Learning gamification can also provide the opportunity for students to apply their knowledge in real-world scenarios, clearly demonstrating how lack of understanding can result in negative consequences. Being able to see how knowledge and mastery of skills can impact their lives can help students better understand and retain the information.

Leaderboard Competition is Another Way to Motivate Students

Another way m-Learning developers motivate students is by injecting a dose of competition into their platforms. Knowing they can earn a spot on a leaderboard compels students to try harder to fight for that recognition. It’s a concept that’s been used for years in traditional arcade games.

Learning is certainly more fun and entertaining when you’re driven by a concrete goal – even if that goal is to outrank the other users of the app. And once their names appear on the leaderboard, app users are motivated to maintain their rank. The only way they can hold on to their position is to keep studying and making progress in the course.

Bite-Sized Lessons Keep Users Engaged

For all those of a certain generation who worry that mobile phone use is negatively impacting society, there’s some good news to report about the use of apps for learning. Mobile learning may actually be a better way to keep students engaged in their lessons due to the format in which the course material is delivered: bite-sized chunks.

During the 1950s, a Harvard psychology professor noted that there’s only so much room available in our short-term memories, so we need to chunk material together to make sense of it. These chunks cannot be too big or they’ll overwhelm our capacity to retain the information. Mobile apps provide the perfect platform for delivering the bite-sized chunks that students can easily take in and remember.

Other than the ability to better integrate information delivered in small chunks, bite-sized delivery can be presented within a shorter time frame. Instruction specialists have found that our neurons become overwhelmed after a period of 20 minutes. Students do best when they can limit learning to 20-minute sessions and then take a small break before returning.
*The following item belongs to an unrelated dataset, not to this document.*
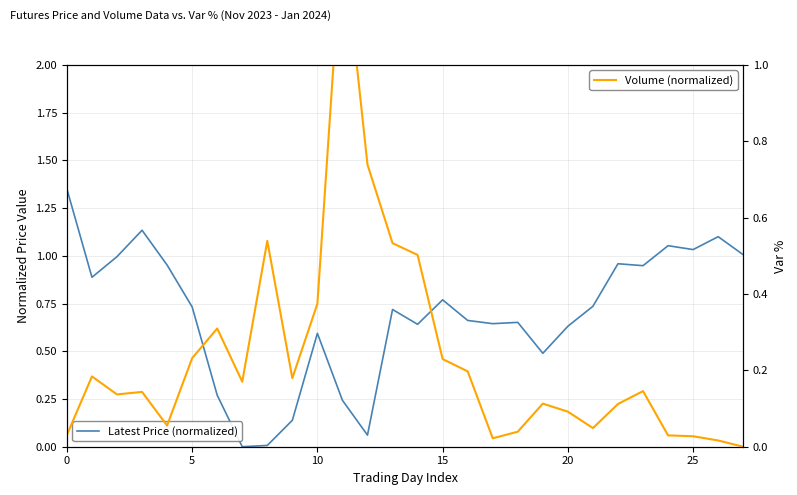

Does the chart have visible grid lines?

Yes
App Images Help Memory Retention

Research has established that images are more effective for helping people retain information than are lectures or text passages:

  • The human brain can access and hold onto visual information more easily than audio information or blocks of text.
  • Images like infographics provide visual maps to explain how processes work and the way in which concepts are pieced together. People can more easily comprehend concepts presented visually than when they read a series of paragraphs on the same topic.
  • Visual images are more likely to be linked to the creation of emotions, and it’s emotions that, in turn, create long-term memories.

A good m-Learning app will use a variety of methods to encourage learning, but visuals appear to play a dominant role in helping users retain the material they’ve learned.

Why We Shouldn’t be too Quick to Tell People to Put Their Phones Away

Mobile phones may never be acceptable at the dinner table, but they do serve useful functions other than just catching up on social media and texting with friends. Evidence has shown that mobile apps can make a real difference in the way people learn and retain information, and their use is becoming more accepted among those who study educational methods. It’s certainly not anything like a traditional approach to learning, and for a sizable segment of the population, that’s a good thing!